Caught in the crossfire

Published in The Spectator (July 24th, 2010)

Curfewed Night by Basharat Peer (Harper Press)

Maqbool Sheikh dreaded hearing a knock at the door of his home. For he was the most intimate witness to one of the world’s most enduring and forgotten conflicts, the struggle over Kashmir. As the only autopsy expert at the police hospital in Srinagar, it was his job to conduct post mortems on those shot, stabbed or blown to pieces — and the bodies arrived at the rate of around 1,000 a year.

Each time, as he drove back to the mortuary, he wondered whether he would be confronted with the corpse of a child, a woman or another young man. The law required him to determine how each one died, and his judgment could affect how their families were treated — were they a terrorist, a police informer or simply another innocent bystander? His scalpels sought answers in the destroyed bodies of the dead.

Maqbool gained some solace from knowing that when he stitched the bodies together he lessened the pain for the families who would see them. But it was not easy. ‘At times I find myself standing in a heap of limbs and then it is a struggle to ensure that the fingers I stitch to a hand are of the same person,’ he said.

Worst of all, he lives with the gnawing fear of all parents in this beautiful but blighted place that his own children might be ensnared in a conflict that has dragged on for more than two decades. The proxy war between India and Pakistan has left about 70,000 Kashmiris dead; and, as Basharat Peer reveals in this timely book, few families have been left unscarred.

Curfewed Night is a courageous and enlightening work. It is partly a beautifully written memoir of growing up in one of the most idyllic parts of the world as it descends into ugly conflict, a tale of innocence lost amid savagery and stupidity. And it is partly an investigation into the catastrophe, a work of unflinching reportage by a skilled journalist as he seeks out childhood friends caught up in the mess and tells the stories of those on the frontline, such as Maqbool Sheikh.

Peer was born in a small village near Anantnag, which found itself at the heart of the militancy. His family was hard-working and tightly-knit, headed by his grandfather, the respected head teacher, and his father, a diligent civil servant. Peer’s early years were dominated by school, harvests and cricket, little different from generations that had gone before him. Kashmir had a unique autonomy guaranteed by its act of accession to the Indian union, and there was no hint of the darkness that was to descend on the valley.

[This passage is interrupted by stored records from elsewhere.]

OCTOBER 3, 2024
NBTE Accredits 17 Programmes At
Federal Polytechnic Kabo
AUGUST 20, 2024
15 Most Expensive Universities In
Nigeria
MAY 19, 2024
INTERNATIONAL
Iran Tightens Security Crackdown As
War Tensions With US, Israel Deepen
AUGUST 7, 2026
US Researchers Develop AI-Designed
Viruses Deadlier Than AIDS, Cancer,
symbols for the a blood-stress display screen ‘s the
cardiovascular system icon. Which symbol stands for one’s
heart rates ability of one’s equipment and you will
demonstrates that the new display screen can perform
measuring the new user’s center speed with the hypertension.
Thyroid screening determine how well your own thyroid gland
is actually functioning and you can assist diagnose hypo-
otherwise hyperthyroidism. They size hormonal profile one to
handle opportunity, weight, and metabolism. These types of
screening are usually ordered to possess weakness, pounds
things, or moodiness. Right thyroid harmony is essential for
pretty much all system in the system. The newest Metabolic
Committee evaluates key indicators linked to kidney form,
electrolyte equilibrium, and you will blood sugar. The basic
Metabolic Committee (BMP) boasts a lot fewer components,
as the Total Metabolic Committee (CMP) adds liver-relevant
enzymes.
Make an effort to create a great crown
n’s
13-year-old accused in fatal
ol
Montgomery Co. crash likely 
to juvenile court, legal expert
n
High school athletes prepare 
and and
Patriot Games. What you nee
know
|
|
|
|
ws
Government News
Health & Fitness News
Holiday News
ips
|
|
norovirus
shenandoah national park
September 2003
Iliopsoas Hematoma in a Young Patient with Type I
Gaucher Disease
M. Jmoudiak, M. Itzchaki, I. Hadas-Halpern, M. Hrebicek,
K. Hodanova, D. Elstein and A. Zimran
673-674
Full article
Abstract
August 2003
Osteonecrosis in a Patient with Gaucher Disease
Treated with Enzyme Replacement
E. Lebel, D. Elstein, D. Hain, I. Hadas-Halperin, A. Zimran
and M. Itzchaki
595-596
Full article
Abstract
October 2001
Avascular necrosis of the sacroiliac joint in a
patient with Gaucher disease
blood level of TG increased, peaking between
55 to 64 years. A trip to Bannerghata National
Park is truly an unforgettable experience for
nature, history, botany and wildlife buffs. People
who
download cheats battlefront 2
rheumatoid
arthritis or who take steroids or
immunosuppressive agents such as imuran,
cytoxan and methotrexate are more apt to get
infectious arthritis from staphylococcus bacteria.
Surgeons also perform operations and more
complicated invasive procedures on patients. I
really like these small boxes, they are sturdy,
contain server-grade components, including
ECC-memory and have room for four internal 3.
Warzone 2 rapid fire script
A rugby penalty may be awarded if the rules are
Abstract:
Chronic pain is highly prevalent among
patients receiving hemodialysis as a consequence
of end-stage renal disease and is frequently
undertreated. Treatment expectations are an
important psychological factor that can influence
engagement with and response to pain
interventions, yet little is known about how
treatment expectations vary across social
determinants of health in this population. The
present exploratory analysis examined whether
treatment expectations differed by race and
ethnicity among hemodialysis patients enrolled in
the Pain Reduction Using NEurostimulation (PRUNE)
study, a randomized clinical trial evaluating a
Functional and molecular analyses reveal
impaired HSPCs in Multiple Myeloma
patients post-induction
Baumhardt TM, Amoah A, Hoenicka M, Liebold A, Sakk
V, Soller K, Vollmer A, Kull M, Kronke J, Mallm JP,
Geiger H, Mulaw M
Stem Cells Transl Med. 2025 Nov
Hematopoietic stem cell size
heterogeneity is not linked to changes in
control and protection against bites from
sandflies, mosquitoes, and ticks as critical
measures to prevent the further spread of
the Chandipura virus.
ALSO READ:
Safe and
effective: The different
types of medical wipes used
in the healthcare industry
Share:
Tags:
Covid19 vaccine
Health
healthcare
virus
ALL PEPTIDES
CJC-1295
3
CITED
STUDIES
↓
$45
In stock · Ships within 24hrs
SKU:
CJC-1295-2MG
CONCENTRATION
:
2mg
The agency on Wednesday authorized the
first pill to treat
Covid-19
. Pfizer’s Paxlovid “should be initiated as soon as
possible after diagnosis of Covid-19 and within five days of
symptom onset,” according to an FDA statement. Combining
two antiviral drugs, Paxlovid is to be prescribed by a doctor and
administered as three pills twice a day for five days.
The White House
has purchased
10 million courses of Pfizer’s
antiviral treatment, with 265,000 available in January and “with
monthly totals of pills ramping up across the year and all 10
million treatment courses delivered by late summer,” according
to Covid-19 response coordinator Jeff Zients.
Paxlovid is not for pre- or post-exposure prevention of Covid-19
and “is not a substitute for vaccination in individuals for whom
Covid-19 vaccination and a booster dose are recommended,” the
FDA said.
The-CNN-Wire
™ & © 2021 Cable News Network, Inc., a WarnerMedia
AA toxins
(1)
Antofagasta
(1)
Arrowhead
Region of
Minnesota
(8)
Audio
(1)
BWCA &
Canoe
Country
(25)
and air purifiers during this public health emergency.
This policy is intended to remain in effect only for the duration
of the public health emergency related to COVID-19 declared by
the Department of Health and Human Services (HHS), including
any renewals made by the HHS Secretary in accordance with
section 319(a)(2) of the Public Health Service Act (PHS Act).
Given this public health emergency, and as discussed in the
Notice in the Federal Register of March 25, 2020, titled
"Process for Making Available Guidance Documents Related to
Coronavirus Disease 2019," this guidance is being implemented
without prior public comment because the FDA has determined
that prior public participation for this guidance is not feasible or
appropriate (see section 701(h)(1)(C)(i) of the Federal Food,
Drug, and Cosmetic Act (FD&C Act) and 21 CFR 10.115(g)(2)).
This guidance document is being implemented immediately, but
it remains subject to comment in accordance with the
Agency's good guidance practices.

Then in early 1990, the killings, rapes and atrocities flared up in the wake of rigged elections, and a peaceful land, where Hindus and Muslims had lived together for centuries, was ripped apart. A population whose support for Pakistan only extended to its cricketers started sending young men across the border for military training, and militant groups began appearing in the villages. The Indian response was swift, repressive and short-sighted. Soon, both nations were ramping up the conflict, leaving Kashmir caught in the crossfire of a fight for regional supremacy.

Peer’s childhood was shattered when he returned to school and found the desks of five Hindu classmates empty, their families having fled to safety in other parts of India. Soon he was painting nationalistic slogans on the school walls, and idolising older boys who had returned from Pakistan as militants. His father responded by pointing out that national uprisings take many years and need educated leaders such as Gandhi and Nehru. So his son returned to his studies, and the result is this moving book, giving voice to a lost generation.

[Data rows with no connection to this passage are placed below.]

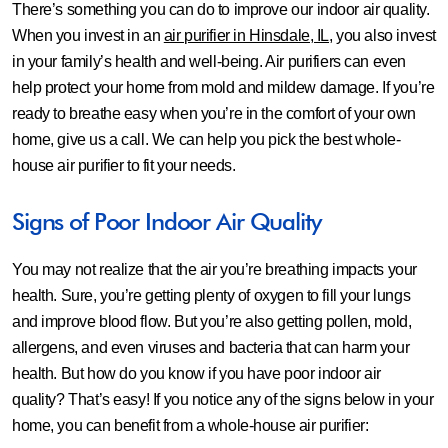
There’s something you can do to improve our indoor air quality.
When you invest in an
air purifier in Hinsdale, IL
, you also invest
in your family’s health and well-being. Air purifiers can even
help protect your home from mold and mildew damage. If you’re
ready to breathe easy when you’re in the comfort of your own
home, give us a call. We can help you pick the best whole-
house air purifier to fit your needs.
Signs of Poor Indoor Air Quality
You may not realize that the air you’re breathing impacts your
health. Sure, you’re getting plenty of oxygen to fill your lungs
and improve blood flow. But you’re also getting pollen, mold,
allergens, and even viruses and bacteria that can harm your
health. But how do you know if you have poor indoor air
quality? That’s easy! If you notice any of the signs below in your
home, you can benefit from a whole-house air purifier:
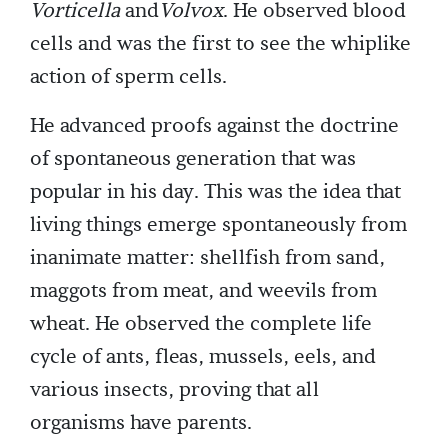
Vorticella
and
Volvox
. He observed blood
cells and was the first to see the whiplike
action of sperm cells.
He advanced proofs against the doctrine
of spontaneous generation that was
popular in his day. This was the idea that
living things emerge spontaneously from
inanimate matter: shellfish from sand,
maggots from meat, and weevils from
wheat. He observed the complete life
cycle of ants, fleas, mussels, eels, and
various insects, proving that all
organisms have parents.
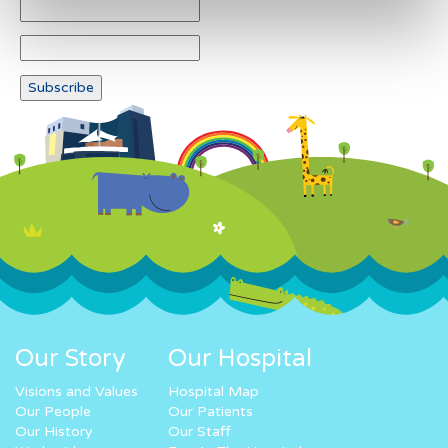
Our Story
Our Hospital
Visions and Values
Hospital Map
Our People
Our Patients
Our History
Our Staff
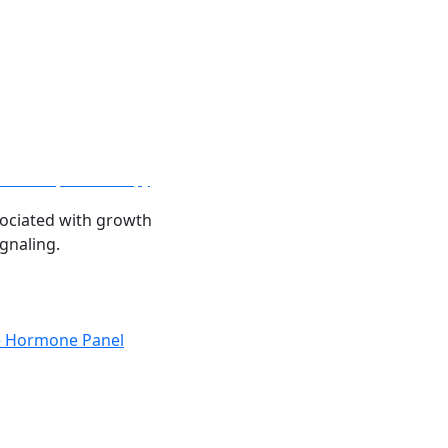
relin Peptide Therapy
ociated with growth
gnaling.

The writing has a literary quality and is all the more powerful for its reserve. Many of the stories are so harrowing they need no embellishment, such as the mother forced to watch her son hold a mine that troops plan to detonate, or the poet who turned to religion after his family was wiped out. His lyrical description of the wedding of a neighbour’s son paints a familiar picture of traditional ceremonies rubbing up against popular culture. But he notes how one centuries’-old custom has been abandoned — that of the groom departing for the bride’s house after sunset and returning after a late dinner — after Indian soldiers fired upon a marriage party and raped the bride.

On several occasions, Peer and his family are fortunate to survive. His father is car-bombed. Their house is sprayed with bullets during an ambush. Most shocking of all, however, is the systematic use of torture. He details how the Indians set up a hideous torture chamber in a mansion built by Hari Singh, the Kashmir leader who sided with India at independence. Hundreds disappeared here and were never seen again, while those who came out alive were often wrecks. Many were left impotent by the use of electric shocks to the genitals.

By telling such tales, speaking to the victims and fusing their stories with those of his friends and family, Peer has done far more for his people than he would have had he joined those schoolmates who crossed the border to learn the art of war. Instead, he has delivered a profound memoir of his life and his people that is, as his father predicted, far more explosive. It deserves a wide audience.